RECORDS FOR THIS TASK:
[Start of Attachment]
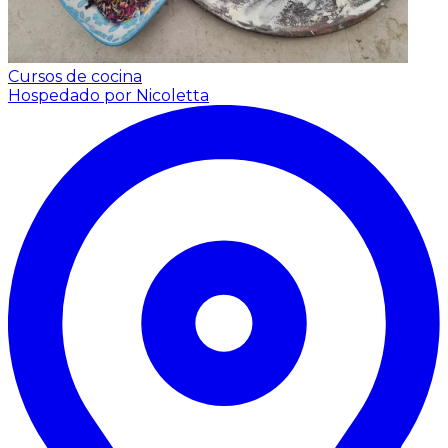
Cursos de cocina
Hospedado por Nicoletta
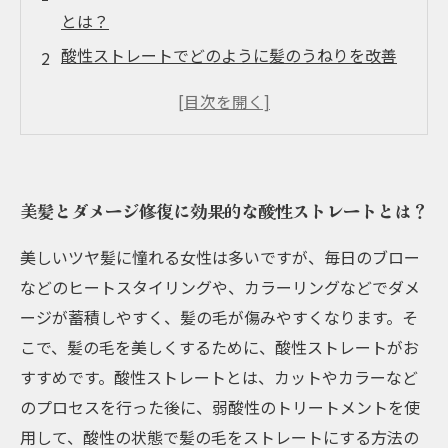
とは？
酸性ストレートでどのように髪のうねりを改善
するのか？
水素トリートメントで髪の毛を栄養補給しよ
う！
トリートメントを施す際の注意点とは？
美髪とダメージ修復に効果的な酸性ストレートとは？
プロがオススメするトリートメント用アイテム
とは？
美しいツヤ髪に憧れる女性は多いですが、毎日のブロー
などのヒートスタイリングや、カラーリングなどでダメ
ージが蓄積しやすく、髪の毛が傷みやすくなります。そ
こで、髪の毛を美しくするために、酸性ストレートがお
すすめです。酸性ストレートとは、カットやカラーなど
のプロセスを行った後に、弱酸性のトリートメントを使
用して、酸性の状態で髪の毛をストレートにする方法の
[End of Attachment]
HOW TO COMPLETE THIS TASK:
Make an exact copy of the records above, with the pictures left out.

EXPECTED ANSWER:
Cursos de cocina
Hospedado por Nicoletta
とは？
酸性ストレートでどのように髪のうねりを改善
するのか？
水素トリートメントで髪の毛を栄養補給しよ
う！
トリートメントを施す際の注意点とは？
美髪とダメージ修復に効果的な酸性ストレートとは？
プロがオススメするトリートメント用アイテム
とは？
美しいツヤ髪に憧れる女性は多いですが、毎日のブロー
などのヒートスタイリングや、カラーリングなどでダメ
ージが蓄積しやすく、髪の毛が傷みやすくなります。そ
こで、髪の毛を美しくするために、酸性ストレートがお
すすめです。酸性ストレートとは、カットやカラーなど
のプロセスを行った後に、弱酸性のトリートメントを使
用して、酸性の状態で髪の毛をストレートにする方法の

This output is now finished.